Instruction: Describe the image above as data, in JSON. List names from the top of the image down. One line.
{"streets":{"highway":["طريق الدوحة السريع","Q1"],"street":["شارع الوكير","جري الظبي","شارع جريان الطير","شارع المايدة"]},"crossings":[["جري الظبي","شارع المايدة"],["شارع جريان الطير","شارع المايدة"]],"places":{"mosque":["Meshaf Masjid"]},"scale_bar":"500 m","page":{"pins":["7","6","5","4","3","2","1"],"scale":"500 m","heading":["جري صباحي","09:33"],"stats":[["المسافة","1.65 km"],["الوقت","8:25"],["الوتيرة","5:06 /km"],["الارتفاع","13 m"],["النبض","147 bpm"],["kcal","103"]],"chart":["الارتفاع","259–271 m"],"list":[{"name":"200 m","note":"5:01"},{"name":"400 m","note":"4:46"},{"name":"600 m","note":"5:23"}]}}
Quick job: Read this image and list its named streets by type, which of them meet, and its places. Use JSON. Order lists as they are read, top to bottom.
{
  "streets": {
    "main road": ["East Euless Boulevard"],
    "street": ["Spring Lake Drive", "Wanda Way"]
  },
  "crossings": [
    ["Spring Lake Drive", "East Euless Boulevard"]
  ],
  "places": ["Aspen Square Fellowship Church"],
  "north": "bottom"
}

Exercise description: Each line of the material above needs to be quoted exactly, please.

Exercise result:
Instruction: Describe the image above as data, in JSON. List names from the top of the image down. One line.
{"streets":{"highway":["طريق الدوحة السريع","Q1"],"street":["شارع الوكير","جري الظبي","شارع جريان الطير","شارع المايدة"]},"crossings":[["جري الظبي","شارع المايدة"],["شارع جريان الطير","شارع المايدة"]],"places":{"mosque":["Meshaf Masjid"]},"scale_bar":"500 m","page":{"pins":["7","6","5","4","3","2","1"],"scale":"500 m","heading":["جري صباحي","09:33"],"stats":[["المسافة","1.65 km"],["الوقت","8:25"],["الوتيرة","5:06 /km"],["الارتفاع","13 m"],["النبض","147 bpm"],["kcal","103"]],"chart":["الارتفاع","259–271 m"],"list":[{"name":"200 m","note":"5:01"},{"name":"400 m","note":"4:46"},{"name":"600 m","note":"5:23"}]}}
Quick job: Read this image and list its named streets by type, which of them meet, and its places. Use JSON. Order lists as they are read, top to bottom.
{
  "streets": {
    "main road": ["East Euless Boulevard"],
    "street": ["Spring Lake Drive", "Wanda Way"]
  },
  "crossings": [
    ["Spring Lake Drive", "East Euless Boulevard"]
  ],
  "places": ["Aspen Square Fellowship Church"],
  "north": "bottom"
}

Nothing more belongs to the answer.